Wayfinding, Roots, & Growth: A Professional Learning Journey
To live is to experience.
To experience is to learn.
To learn is to grow.
My professional learning journey has taken me to challenging places physically, intellectually, and emotionally. It has taken me to rural districts, foreign cultures, First Nations communities, and suburbia. Here is what I have learned on my teaching journey.
- Who am I as a learning professional? – I believe in creating authentic social relationships, as opposed to judgmental ones based on authority and power. I know one of my strengths in teaching is that I am able to effectively and responsibly wield power in the classroom, but that exemplary educators are able to share that power with their students, to let it go. I must believe in their own ability, for I am merely a guide and mentor, not some benign Protector of Knowledge.
I believe that my inquiry journey into technology has opened my eyes into the importance of multiliteracies, particularly how we assess them, and that digital technologies are only one aspect of multiliteracy education. My inquiry has shown me the divide between the privileged and the forgotten – from urban powerhouses, where each classroom receives its own set of iPads; to dying boom towns, where a school of 1000 students must share 30 portable laptops; to rural communities, where the investment into new technologies has already taken place, but that both teacher and student are ill-equipped to use and thereby benefit from the investment itself.I am my grandmother. While it might seem odd to state, especially of a woman I knew little of, there is no doubt that my relationship to the profession of “learning professional” (previously known as “teacher”) is rooted from the connection I have to this woman. Though I only met her twice when I was three and ten years old, I remembered how unconditional love guided her every action and when I later visited the rural village where she taught, strangers would approach me and tell me what a wonderful person and teacher she was. Her story has shown me that excellent teachers are flexible, creative, and resourceful. When me SAs and FA celebrated my ability to engage with students respectfully and sensitively, I knew where this skills and instinct came from. I am only half the teacher and half the person she was, but I seek to improve myself each day with her as my north star.
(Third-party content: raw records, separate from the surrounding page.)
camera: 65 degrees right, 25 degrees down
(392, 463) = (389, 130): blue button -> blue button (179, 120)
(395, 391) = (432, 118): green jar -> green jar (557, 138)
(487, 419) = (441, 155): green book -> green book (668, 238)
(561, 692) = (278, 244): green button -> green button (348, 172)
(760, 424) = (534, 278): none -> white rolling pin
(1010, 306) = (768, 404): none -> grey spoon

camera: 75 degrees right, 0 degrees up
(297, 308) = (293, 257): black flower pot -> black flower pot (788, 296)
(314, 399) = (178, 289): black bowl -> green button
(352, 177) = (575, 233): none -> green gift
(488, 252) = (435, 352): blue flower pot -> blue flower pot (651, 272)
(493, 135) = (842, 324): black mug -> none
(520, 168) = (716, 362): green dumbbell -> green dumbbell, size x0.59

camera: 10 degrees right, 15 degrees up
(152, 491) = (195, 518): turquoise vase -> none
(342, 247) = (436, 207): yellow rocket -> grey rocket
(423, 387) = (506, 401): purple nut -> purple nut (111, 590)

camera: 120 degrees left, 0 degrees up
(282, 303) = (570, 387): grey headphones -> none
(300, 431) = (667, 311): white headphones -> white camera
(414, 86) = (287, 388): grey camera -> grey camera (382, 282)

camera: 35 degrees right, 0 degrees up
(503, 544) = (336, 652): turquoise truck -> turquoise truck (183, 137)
- What are my educational commitments? – Below I have highlighted my teaching philosophy. This philosophy is always a work-in-progress and I hope to expand it further as I acquire knowledge and teaching experience.
I believe that education is empowerment.
I was taught at a young age to always value my education as “the one thing no one can ever take from [me]”. This is an axiom I live by and I make sure to teach it to my students. In this pursuit of student empowerment, I choose to promote 21st century skills in the classes I teach, thereby giving students the tools they need to navigate the world they will soon inherit. In order to prepare my students for the world, I emphasize critical, historical, and geographic thinking. In particular, I challenge them to speak out in class and challenge one another’s ideas, as I can not imagine learning without respectful dialogue.I believe that relationship is everything.
My personal life experiences have taught me that learning can happen anywhere. Following this, people must people strive to relate to each other, but also to the unique environments we find ourselves in. Therefore all learning is lived experience. But learning to happen and growth to occur, all relationships must be establish on the basis of mutual trust between parties. By promoting healthy relationships based on mutual trust, as opposed to obedience and authority, learning professionals can build bridges between students, colleagues, disciplines, administrators, parents, and the larger community.I believe that resilience is growth.
Students need to be taught how to successfully cope with failure, namely, that we experience the most growth by learning from all experience, even if our experiences are initially viewed by us to be unsuccessful or unrewarding. I also believe that a great teacher is a reflective practitioner, but exemplary teachers model this reflective practice for their students each day and provide them with the critical thinking and communicative tools they need to themselves become reflective and engaged individuals. By representing the concept of failure as a positive learning experience, students are allowed to reflect and develop a positive self image by creating positive mindsets, which also increases self efficacy. -
What have I learned from this year? – I have learned to focus on the process and the value of formative assessment practices. My inquiry focused on technology in education, but when I realized that my school district was underfunded and that most teachers who utilized new technologies paid out of their own pockets, I realized that a shift in thinking was necessary. This shift brought me to best assessment practices and multiliteracies theories, of which there are four: cognitive-psychological, psycholinguistic, sociocultural, and sociopolitical. Each of these multiliteracies theories acknowledges the breadth of knowledge humans acquire over a lifetime and by using each theory in my assessment practices, I can maximize student engagement and better support learning in a positive classroom environment. The advantage of transferring my inquiry from digital technologies to best assessment practices using multiliteracies theories, is that I can still continue to research, design, and reflect upon the role of digital technologies within an assessment through multiliteracies framework.Moving forward, I hope to establish best assessment practices early on in my professional career and possibly work towards a TESL certificate within the year. I plan to dedicate any professional development opportunities that come my way in the near future, towards assessment, inquiry, and multiliteracies.
These experiences unique to my story have shaped who I have become and how I see the work of a teacher as it relates to students, colleagues, and community. I thank you for taking the time to read this reflection and hope it has inspired you.